El cambio más conspicuo que abrazó es una tradición recinto: cada mañana se despierta a las 8:00 a. m. y medita durante unos 30 minutos ayer de preparar una taza de té y revisar su teléfono. La meditación ha sido durante mucho tiempo parte del hinduismo, que es una religión popular en Bali.
Durante su meditación, Gbenro se sienta en una apero en su sala y reflexiona sobre los objetivos laborales y personales que demora conquistar en los próximos meses. A veces todavía meditará en una cita o afirmación positiva.
La atención plena ha ayudado a Gbenro a «desacelerar el principio del día y pensar en las cosas que necesito priorizar», dice.
Olumide Gbenro meditando en la playa de Bali
Foto: Olumide Gbenro
hacer deporte al tonada librado
Otra ejercicio que ayudó a Gbenro a mejorar su lozanía mental y adaptarse a la vida en Bali fue comprometerse con una rutina regular de ejercicios y hacer deporte en la playa con la anciano frecuencia posible.
Gbenro hace deporte en el pabellón de su edificio de 3 a 4 veces por semana, ya sea comenzando o terminando su entrenamiento con una caminata rápida o corriendo en la playa.
Los entrenamientos le trajeron buenos expresiones de su tiempo en el equipo de atletismo de la Universidad de Ohio cuando era estudiante universitario y le recordaron a Gbenro por qué se enamoró del deporte. «Hacer deporte con regularidad efectivamente me ayudó a bregar con el estrés y, a menudo, tenía el ‘subidón del corredor'», dice.
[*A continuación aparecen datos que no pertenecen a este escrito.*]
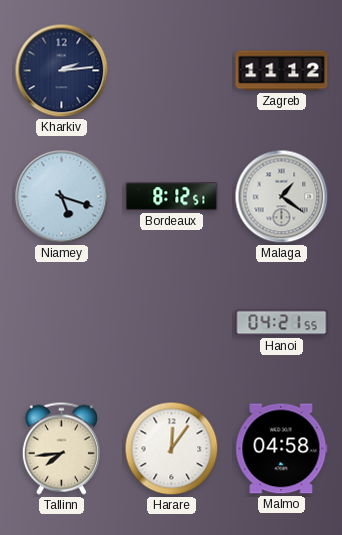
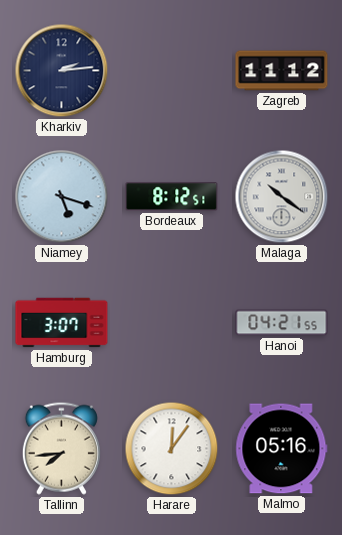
Malaga: 1:21 -> 10:21
Hamburg: none -> 3:07
Malmo: 04:58 -> 05:16
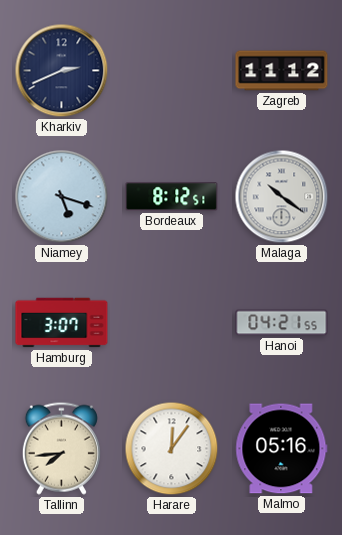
Kharkiv: 2:14 -> 2:41
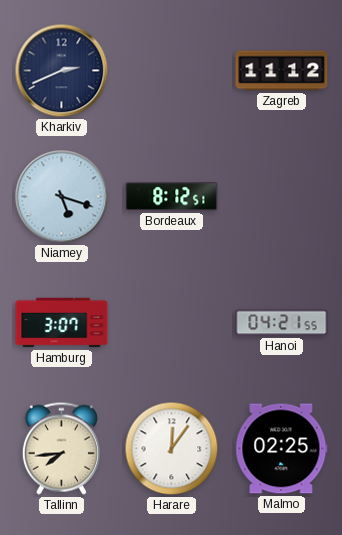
Malaga: 10:21 -> none
Malmo: 05:16 -> 02:25
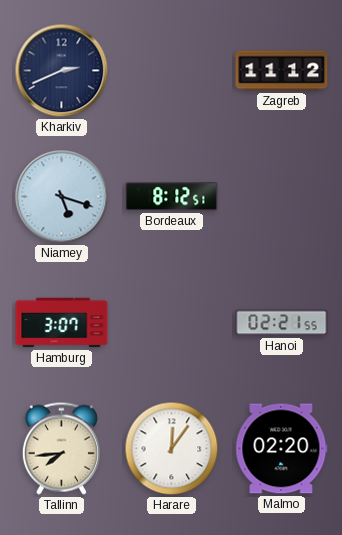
Hanoi: 04:21 -> 02:21
Malmo: 02:25 -> 02:20
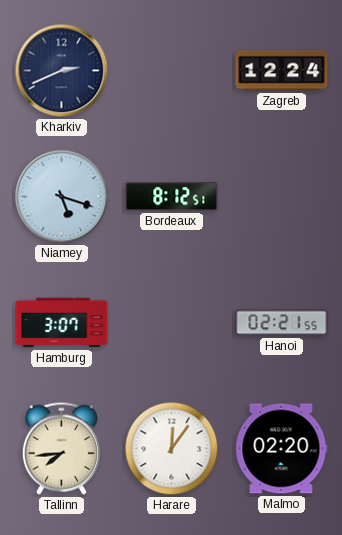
Zagreb: 11:12 -> 12:24
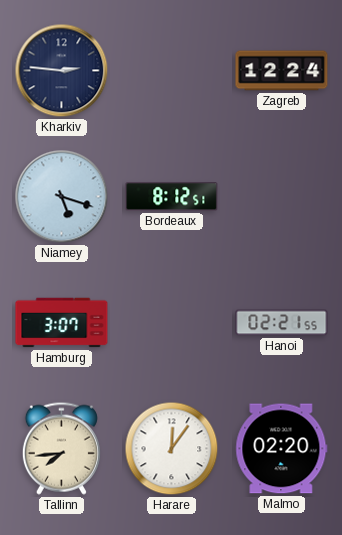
Kharkiv: 2:41 -> 2:46
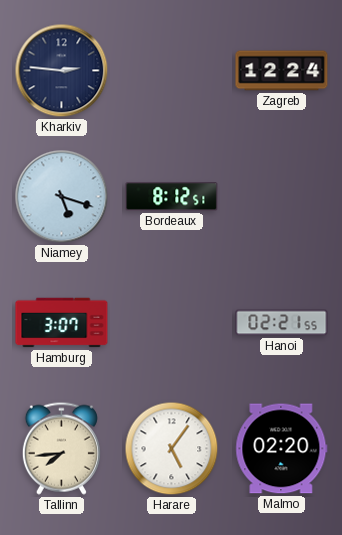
Harare: 12:06 -> 5:06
Rápidamente descubrió que incluso un entrenamiento breve le ayudaría a despejar su mente y lo pondría de mejor humor. «Definitivamente me volví mucho más adecuado», dice. «Esta ejercicio regular de deporte y atención plena me ayudó a advenir al sucesivo nivel en mi trabajo y en mi vida».
Su consejo para otros expatriados
Una vez que Gbenro comenzó a pasarse espacios de trabajo conjunto en Bali y a asistir a eventos de networking en persona, dice que se hizo mucho más claro entablar amigos cercanas con otros expatriados y lugareños. Sabe indonesio conversacional, pero dice que mucha concurrencia que vive en Bali todavía deje inglés.
Si te mudas solo a un nuevo oficio, Gbenro recomienda tomar la socialización «paso a paso».
«¡No te sobreestimules!» él dice. «Comienza yendo a una cafetería o a un espacio de trabajo compartido, e ingresa con calma simplemente diciendo ‘hola’ a alguno que parezca abierto».
Una vez que se sienta más cómodo aventurándose solo en notorio, él sugiere investigar eventos de redes locales, reuniones vinculadas a actividades específicas como meditación, pasar o arte, y inquirir calendarios para eventos en toda la ciudad como conciertos y mercados de pulgas para conocer a sus nuevos vecinos.
Valer esos riesgos «vale la pena» para descubrir tu nuevo hogar, agrega. Para Gbenro, mudarse a Bali lo ha llevado a «un crecimiento personal increíble», dice. «Ha sido el momento más increíble de mi vida».